Long-Term Debt To Equity Ratio (Historical)
Returns the ratio of long-term debt to shareholders' equity, a key leverage metric showing how much debt financing is used relative to equity financing.
Formula
Long-Term Debt to Equity = Long-Term Debt / Total Shareholders' Equity
Interpretation
| Value | Meaning |
|---|---|
| < 0.5 | Conservative leverage |
| 0.5-1.0 | Moderate leverage |
| > 1.0 | High leverage |
| > 2.0 | Very high leverage |
Notes
- Higher ratios indicate more debt financing
- Industry norms vary significantly (utilities vs tech)
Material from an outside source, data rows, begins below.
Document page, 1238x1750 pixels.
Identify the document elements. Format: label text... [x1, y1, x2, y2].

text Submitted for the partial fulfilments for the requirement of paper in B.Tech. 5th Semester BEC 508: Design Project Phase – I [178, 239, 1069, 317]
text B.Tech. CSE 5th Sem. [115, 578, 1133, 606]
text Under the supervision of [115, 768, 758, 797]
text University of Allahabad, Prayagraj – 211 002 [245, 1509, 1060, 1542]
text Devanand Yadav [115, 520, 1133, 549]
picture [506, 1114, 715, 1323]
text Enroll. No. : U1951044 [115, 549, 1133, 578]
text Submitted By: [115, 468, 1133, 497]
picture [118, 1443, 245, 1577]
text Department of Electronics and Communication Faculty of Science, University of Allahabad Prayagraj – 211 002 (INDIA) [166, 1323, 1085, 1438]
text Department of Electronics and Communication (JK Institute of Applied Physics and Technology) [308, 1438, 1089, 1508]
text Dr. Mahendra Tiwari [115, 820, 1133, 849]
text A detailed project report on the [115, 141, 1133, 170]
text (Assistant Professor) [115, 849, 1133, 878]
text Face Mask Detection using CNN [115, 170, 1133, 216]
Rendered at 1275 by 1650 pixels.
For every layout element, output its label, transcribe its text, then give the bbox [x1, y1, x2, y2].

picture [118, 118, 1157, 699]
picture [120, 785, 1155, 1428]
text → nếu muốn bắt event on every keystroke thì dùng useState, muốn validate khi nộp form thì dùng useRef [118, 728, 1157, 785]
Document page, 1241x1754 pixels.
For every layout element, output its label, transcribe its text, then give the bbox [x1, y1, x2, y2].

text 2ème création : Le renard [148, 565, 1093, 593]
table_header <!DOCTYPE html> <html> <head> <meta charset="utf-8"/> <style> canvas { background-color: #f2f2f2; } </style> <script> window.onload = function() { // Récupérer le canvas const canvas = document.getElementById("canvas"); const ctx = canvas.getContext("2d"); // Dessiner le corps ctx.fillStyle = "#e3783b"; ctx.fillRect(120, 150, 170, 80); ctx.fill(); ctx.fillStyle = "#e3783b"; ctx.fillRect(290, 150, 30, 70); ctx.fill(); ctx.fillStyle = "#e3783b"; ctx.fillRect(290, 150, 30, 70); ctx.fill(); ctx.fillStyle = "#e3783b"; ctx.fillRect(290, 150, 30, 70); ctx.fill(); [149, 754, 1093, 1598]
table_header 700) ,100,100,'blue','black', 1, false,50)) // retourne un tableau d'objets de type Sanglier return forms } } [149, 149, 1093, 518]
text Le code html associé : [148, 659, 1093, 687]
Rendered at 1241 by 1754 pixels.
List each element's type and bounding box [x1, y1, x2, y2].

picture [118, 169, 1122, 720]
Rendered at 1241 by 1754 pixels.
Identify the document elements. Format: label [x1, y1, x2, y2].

- Important for credit analysis
Examples
=hf_Long_Term_Debt_to_Equity_Ratio("AAPL", 2023)=hf_Long_Term_Debt_to_Equity_Ratio("MSFT", 2023, 2)=hf_Long_Term_Debt_to_Equity_Ratio("GOOGL", "lq")=hf_Long_Term_Debt_to_Equity_Ratio("TSLA", "ly")=hf_Long_Term_Debt_to_Equity_Ratio(A1, B1, C1)When to Use
Leverage analysis, credit risk assessment, capital structure analysis
When NOT to Use
Common Issues & FAQ
Q: What year formats are accepted? A: Use numeric years (2023) or period codes: lq (last quarter), ly (last year), lt (last twelve months), lq-1 (quarter before last).
Q: Why am I getting "NA"? A: The company may not report this metric, or data may not be available for the requested period.
Q: What's the difference between quarterly and TTM? A: Quarter shows one quarter's data. TTM (trailing twelve months) sums the last 4 quarters.